== Data supplied ==

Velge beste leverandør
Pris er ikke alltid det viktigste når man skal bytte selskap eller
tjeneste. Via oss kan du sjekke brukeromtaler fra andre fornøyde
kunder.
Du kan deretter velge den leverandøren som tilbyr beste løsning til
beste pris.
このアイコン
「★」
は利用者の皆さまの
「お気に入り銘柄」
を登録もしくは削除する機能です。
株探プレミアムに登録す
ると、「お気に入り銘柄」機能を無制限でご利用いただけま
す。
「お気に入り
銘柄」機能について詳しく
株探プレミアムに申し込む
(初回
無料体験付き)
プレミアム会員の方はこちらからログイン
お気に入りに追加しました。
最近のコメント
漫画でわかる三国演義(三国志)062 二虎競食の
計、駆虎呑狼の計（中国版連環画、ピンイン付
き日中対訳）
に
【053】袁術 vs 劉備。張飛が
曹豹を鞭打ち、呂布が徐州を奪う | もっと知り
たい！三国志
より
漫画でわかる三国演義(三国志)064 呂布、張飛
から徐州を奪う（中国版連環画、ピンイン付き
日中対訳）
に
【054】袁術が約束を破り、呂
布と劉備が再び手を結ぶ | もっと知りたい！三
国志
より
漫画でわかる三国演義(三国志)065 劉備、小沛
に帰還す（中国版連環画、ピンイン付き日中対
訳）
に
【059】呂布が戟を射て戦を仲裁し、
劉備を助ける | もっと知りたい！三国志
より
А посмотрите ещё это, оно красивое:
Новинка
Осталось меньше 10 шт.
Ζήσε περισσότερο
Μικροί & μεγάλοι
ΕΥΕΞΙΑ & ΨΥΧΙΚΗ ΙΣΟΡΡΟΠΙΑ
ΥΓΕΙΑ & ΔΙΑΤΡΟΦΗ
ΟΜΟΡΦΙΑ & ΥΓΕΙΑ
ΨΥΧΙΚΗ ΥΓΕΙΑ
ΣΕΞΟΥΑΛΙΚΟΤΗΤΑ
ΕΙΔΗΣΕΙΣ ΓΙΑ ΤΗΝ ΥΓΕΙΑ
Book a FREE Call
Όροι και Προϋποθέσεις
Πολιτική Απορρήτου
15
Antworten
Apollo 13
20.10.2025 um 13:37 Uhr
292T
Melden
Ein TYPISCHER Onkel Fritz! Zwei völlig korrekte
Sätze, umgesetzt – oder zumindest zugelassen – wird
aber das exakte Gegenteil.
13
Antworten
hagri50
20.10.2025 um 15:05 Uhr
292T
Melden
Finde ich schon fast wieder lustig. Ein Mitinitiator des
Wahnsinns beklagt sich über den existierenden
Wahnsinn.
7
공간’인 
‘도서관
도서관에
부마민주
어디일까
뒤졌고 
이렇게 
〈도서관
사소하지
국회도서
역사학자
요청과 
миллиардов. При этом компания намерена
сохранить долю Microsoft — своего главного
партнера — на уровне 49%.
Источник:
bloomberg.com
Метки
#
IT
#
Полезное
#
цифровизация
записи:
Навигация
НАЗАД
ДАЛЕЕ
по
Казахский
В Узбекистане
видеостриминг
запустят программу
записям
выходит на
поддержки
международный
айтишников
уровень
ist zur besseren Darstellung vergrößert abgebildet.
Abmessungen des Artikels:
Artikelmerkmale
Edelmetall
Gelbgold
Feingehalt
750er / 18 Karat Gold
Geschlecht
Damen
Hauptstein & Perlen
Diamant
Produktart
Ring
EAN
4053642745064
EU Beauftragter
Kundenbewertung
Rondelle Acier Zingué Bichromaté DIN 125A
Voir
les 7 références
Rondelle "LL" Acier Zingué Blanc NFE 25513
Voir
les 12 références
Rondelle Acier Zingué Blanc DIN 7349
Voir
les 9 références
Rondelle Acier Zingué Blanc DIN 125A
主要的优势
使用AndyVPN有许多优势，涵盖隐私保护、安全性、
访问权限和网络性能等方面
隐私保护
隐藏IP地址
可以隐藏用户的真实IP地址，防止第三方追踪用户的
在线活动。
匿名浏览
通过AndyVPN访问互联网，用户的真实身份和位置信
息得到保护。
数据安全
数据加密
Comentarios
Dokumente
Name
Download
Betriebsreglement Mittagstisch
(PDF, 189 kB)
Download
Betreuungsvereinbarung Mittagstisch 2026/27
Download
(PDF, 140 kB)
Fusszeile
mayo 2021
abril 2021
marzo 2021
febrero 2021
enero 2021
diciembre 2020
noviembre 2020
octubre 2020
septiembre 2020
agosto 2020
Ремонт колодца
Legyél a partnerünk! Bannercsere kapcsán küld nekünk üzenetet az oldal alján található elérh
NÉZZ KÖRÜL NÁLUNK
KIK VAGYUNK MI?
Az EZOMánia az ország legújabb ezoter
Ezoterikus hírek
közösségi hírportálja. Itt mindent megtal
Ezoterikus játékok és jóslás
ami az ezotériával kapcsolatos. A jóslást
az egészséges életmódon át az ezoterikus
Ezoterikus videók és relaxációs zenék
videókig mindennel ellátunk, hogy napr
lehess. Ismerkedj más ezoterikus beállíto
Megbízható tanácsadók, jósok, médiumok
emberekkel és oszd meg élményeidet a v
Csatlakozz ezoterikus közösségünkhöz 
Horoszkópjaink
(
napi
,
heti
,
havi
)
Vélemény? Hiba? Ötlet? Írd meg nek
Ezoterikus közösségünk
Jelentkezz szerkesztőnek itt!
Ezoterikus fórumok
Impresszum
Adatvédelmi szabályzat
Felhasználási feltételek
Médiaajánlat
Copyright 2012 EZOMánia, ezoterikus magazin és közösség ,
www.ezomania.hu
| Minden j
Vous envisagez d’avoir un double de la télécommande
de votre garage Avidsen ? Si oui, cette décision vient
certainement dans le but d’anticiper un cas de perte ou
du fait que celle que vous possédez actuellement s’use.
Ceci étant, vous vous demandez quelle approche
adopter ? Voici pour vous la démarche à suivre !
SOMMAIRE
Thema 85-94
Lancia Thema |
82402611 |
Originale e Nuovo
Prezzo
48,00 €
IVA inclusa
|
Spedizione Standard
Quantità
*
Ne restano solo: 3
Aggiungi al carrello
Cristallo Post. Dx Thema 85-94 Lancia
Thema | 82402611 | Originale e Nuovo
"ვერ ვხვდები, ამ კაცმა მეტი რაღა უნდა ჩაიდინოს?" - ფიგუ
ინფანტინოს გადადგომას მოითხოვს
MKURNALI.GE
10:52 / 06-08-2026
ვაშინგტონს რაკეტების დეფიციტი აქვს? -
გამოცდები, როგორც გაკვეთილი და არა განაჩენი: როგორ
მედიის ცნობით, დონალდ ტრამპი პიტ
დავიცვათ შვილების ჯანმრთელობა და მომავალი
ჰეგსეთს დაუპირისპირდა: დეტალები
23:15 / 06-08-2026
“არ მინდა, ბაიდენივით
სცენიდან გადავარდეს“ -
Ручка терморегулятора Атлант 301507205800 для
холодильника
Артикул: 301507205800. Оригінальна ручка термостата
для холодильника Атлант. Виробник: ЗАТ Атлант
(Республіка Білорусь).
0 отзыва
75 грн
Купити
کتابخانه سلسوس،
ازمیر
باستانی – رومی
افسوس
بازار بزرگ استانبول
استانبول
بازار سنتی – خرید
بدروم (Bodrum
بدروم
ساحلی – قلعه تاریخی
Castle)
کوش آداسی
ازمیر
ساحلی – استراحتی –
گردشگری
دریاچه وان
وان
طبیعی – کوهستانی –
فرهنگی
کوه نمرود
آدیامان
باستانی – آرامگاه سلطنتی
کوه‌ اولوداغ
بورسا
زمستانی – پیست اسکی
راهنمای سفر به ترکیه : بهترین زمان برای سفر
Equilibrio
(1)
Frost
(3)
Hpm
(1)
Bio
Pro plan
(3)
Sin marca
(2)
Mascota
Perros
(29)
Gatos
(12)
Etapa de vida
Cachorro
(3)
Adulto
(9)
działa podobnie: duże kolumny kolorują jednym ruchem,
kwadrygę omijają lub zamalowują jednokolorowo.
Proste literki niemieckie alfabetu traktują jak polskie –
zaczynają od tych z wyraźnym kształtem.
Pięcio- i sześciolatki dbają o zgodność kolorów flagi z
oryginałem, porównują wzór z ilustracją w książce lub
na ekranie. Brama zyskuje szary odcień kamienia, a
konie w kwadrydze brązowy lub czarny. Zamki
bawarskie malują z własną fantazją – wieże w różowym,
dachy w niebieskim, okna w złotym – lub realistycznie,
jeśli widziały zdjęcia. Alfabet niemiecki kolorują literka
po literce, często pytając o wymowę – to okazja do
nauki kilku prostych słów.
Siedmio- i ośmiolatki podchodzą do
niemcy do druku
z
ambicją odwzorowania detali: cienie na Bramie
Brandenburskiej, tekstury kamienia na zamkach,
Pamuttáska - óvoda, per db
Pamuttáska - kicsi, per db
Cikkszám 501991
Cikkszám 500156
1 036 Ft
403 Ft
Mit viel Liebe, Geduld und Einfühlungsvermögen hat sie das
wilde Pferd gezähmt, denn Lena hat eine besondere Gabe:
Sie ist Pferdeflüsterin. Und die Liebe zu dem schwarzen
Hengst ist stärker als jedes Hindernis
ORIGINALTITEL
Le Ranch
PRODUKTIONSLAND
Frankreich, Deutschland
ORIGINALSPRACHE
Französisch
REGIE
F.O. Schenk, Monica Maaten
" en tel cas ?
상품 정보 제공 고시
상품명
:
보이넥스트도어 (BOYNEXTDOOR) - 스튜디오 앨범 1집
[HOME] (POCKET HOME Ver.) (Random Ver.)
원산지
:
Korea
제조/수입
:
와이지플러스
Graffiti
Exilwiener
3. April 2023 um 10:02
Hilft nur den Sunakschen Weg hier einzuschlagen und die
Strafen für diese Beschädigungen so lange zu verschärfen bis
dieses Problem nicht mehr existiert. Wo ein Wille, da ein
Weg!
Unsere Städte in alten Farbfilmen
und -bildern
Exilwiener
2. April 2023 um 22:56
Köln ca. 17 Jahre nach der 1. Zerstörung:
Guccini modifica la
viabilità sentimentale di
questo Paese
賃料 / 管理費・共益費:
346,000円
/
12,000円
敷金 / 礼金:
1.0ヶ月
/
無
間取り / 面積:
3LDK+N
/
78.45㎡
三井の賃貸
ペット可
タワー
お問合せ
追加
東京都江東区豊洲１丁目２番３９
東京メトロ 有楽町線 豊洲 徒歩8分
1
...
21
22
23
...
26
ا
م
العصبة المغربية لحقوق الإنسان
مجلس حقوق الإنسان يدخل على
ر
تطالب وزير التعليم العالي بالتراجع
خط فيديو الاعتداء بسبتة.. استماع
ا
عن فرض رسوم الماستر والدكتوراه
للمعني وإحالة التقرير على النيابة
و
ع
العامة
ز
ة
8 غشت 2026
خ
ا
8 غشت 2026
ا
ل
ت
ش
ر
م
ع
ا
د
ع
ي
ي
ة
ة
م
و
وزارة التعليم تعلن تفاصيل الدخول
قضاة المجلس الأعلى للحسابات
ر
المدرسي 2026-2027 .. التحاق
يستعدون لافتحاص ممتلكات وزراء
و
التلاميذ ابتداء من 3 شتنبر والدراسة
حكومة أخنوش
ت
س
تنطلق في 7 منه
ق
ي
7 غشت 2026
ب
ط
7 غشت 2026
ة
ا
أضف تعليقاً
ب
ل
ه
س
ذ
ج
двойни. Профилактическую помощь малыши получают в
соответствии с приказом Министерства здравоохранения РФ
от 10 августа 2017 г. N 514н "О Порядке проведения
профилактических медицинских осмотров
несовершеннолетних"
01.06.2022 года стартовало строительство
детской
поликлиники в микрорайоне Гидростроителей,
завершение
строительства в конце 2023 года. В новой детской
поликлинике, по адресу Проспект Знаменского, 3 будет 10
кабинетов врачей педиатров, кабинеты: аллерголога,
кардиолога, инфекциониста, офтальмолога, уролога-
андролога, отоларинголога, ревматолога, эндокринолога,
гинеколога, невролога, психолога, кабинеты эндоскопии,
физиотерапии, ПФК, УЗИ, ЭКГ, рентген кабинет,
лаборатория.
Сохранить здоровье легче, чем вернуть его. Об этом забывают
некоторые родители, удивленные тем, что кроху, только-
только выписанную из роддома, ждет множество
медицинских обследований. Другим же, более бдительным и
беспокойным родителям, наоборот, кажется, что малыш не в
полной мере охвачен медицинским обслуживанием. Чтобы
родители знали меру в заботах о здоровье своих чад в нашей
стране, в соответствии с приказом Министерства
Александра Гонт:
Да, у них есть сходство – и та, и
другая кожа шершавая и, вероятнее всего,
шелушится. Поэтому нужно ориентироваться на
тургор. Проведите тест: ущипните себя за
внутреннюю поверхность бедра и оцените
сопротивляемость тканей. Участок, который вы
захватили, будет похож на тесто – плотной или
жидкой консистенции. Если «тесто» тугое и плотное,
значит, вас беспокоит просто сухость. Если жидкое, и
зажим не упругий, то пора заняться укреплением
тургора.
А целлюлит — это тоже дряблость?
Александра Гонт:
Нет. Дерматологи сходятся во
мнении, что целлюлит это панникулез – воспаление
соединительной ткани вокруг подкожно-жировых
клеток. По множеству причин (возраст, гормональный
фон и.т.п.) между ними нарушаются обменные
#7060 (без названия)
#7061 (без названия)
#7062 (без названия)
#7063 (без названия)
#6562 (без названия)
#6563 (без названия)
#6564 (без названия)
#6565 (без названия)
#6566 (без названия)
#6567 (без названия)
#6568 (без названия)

===

| Job |
In the records above, find the line with "aber das exakte Gegenteil."; write out exactly that line and each one after it, stopping after the line with "цифровизация".

| Finished exercise |
aber das exakte Gegenteil.
13
Antworten
hagri50
20.10.2025 um 15:05 Uhr
292T
Melden
Finde ich schon fast wieder lustig. Ein Mitinitiator des
Wahnsinns beklagt sich über den existierenden
Wahnsinn.
7
공간’인 
‘도서관
도서관에
부마민주
어디일까
뒤졌고 
이렇게 
〈도서관
사소하지
국회도서
역사학자
요청과 
миллиардов. При этом компания намерена
сохранить долю Microsoft — своего главного
партнера — на уровне 49%.
Источник:
bloomberg.com
Метки
#
IT
#
Полезное
#
цифровизация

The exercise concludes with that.